Suara.com - Konflik berkepanjangan antara Rusia dan Ukraina terus memakan korban, termasuk lebih dari 1.000 prajurit Korea Utara yang tewas atau terluka sejak terlibat dalam pertempuran di wilayah tersebut. Informasi ini diungkapkan oleh Kepala Staf Gabungan (JCS) Korea Selatan pada Senin, berdasarkan data intelijen terkini.
Pengerahan ribuan tentara Korea Utara untuk mendukung pasukan Rusia menjadi sorotan dunia. Sebagian besar dari mereka ditempatkan di wilayah perbatasan Kursk, di mana Ukraina berhasil merebut kembali sebagian wilayahnya awal tahun ini.
Kerugian Besar dan Dukungan Militer Korea Utara
"Melalui berbagai sumber informasi dan intelijen, kami menilai bahwa pasukan Korea Utara yang terlibat dalam pertempuran dengan Ukraina telah menderita sekitar 1.100 korban jiwa," ungkap JCS dalam pernyataannya. Selain itu, mereka juga mencatat adanya persiapan rotasi atau penambahan pasukan dari Pyongyang untuk memperkuat upaya perang Rusia.

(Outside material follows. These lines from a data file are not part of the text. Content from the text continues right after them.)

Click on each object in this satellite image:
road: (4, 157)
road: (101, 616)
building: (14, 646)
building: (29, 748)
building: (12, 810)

Tidak hanya mengirimkan tentara, Korea Utara juga dikabarkan menyediakan drone yang dapat menghancurkan diri sendiri, peluncur roket 240mm, serta artileri self-propelled 170mm untuk mendukung Rusia. Teknologi ini, menurut JCS, digunakan Pyongyang untuk memodernisasi kemampuan perang konvensionalnya berdasarkan pengalaman langsung di medan perang.
Baca Juga: Vladimir Putin Ingin Bertemu dengan Donald Trump: Kita Harus Akhiri Perang
Ancaman yang Meningkat
Keterlibatan militer Korea Utara dalam perang ini memicu kekhawatiran di Korea Selatan. Presiden Yoon Suk Yeol bahkan membuka kemungkinan untuk memberikan bantuan senjata ke Ukraina, meskipun kebijakan sebelumnya melarang penjualan senjata ke negara-negara dalam konflik aktif.

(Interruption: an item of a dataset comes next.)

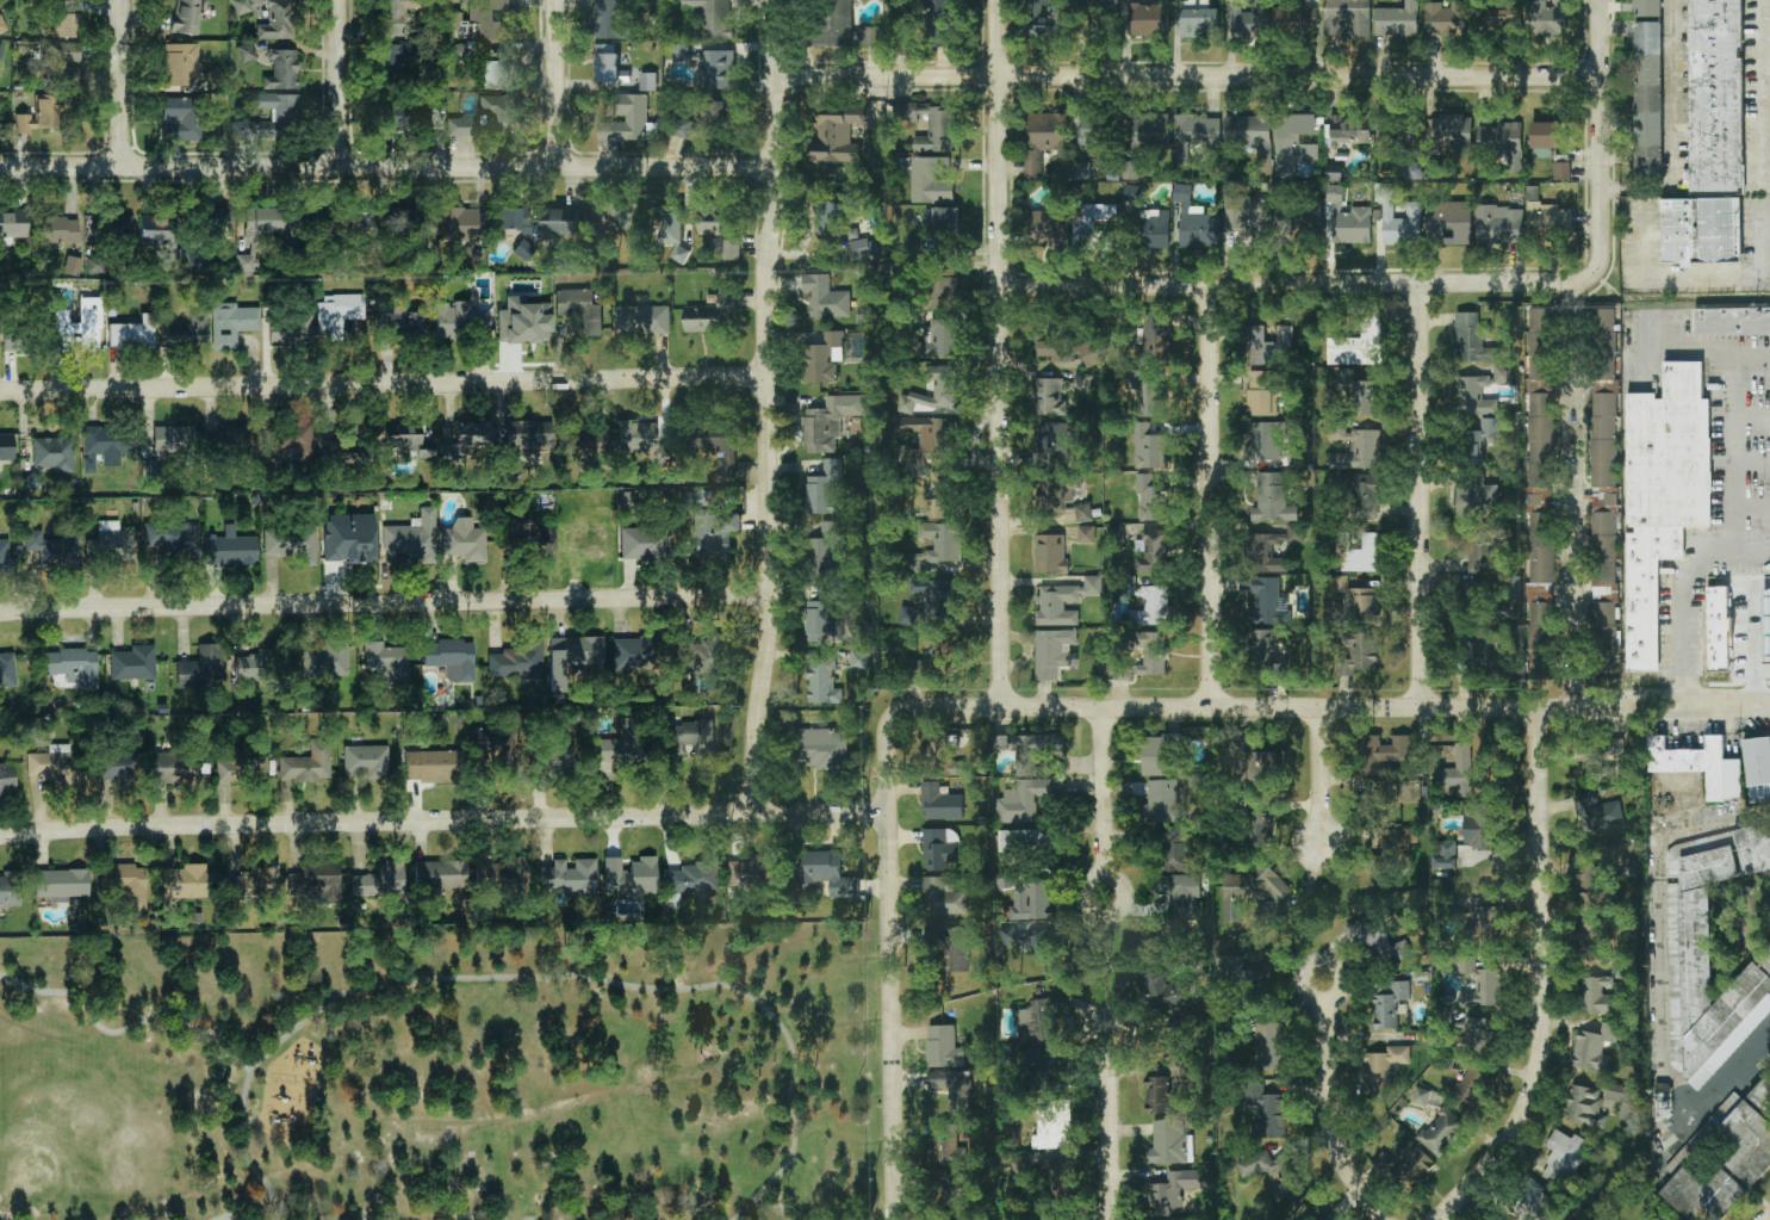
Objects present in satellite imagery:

“Modernisasi kemampuan militer Korea Utara dari pengalaman perang ini bisa meningkatkan ancaman terhadap kami,” ujar seorang pejabat militer Korea Selatan.
Kerja Sama Militer Rusia-Korea Utara yang Makin Erat
Sejak invasi Rusia ke Ukraina pada Februari 2022, hubungan militer antara Pyongyang dan Moskow semakin menguat. Pada Juni lalu, kedua negara menandatangani pakta pertahanan bersejarah yang kini telah resmi berlaku.
Para ahli menilai Kim Jong Un, pemimpin Korea Utara, berupaya mendapatkan teknologi militer canggih dari Rusia sekaligus pengalaman tempur bagi pasukannya. Namun, langkah ini menuai kecaman dari Amerika Serikat dan sekutunya, yang menyebutnya sebagai provokasi tak bertanggung jawab.
Perketat Keamanan Perbatasan
Di sisi lain, Korea Utara juga memperkuat keamanan di perbatasannya. Selama delapan bulan terakhir, sekitar 10.000 prajurit dilibatkan untuk membangun pagar kawat berduri sepanjang 40 kilometer di perbatasan dengan Korea Selatan. Langkah ini bertujuan untuk mencegah pembelotan warga sipil maupun tentara Korea Utara ke wilayah selatan.
Baca Juga: Jadi Pengendali Narkoba di Bali, Bareskrim Ciduk WNA Ukraina yang Kabur ke Thailand
Kebijakan Pyongyang ini mencerminkan dinamika geopolitik yang semakin kompleks di Semenanjung Korea dan Eropa Timur. Dunia kini menanti, apakah langkah-langkah ini akan membawa perubahan signifikan atau justru memperburuk ketegangan global.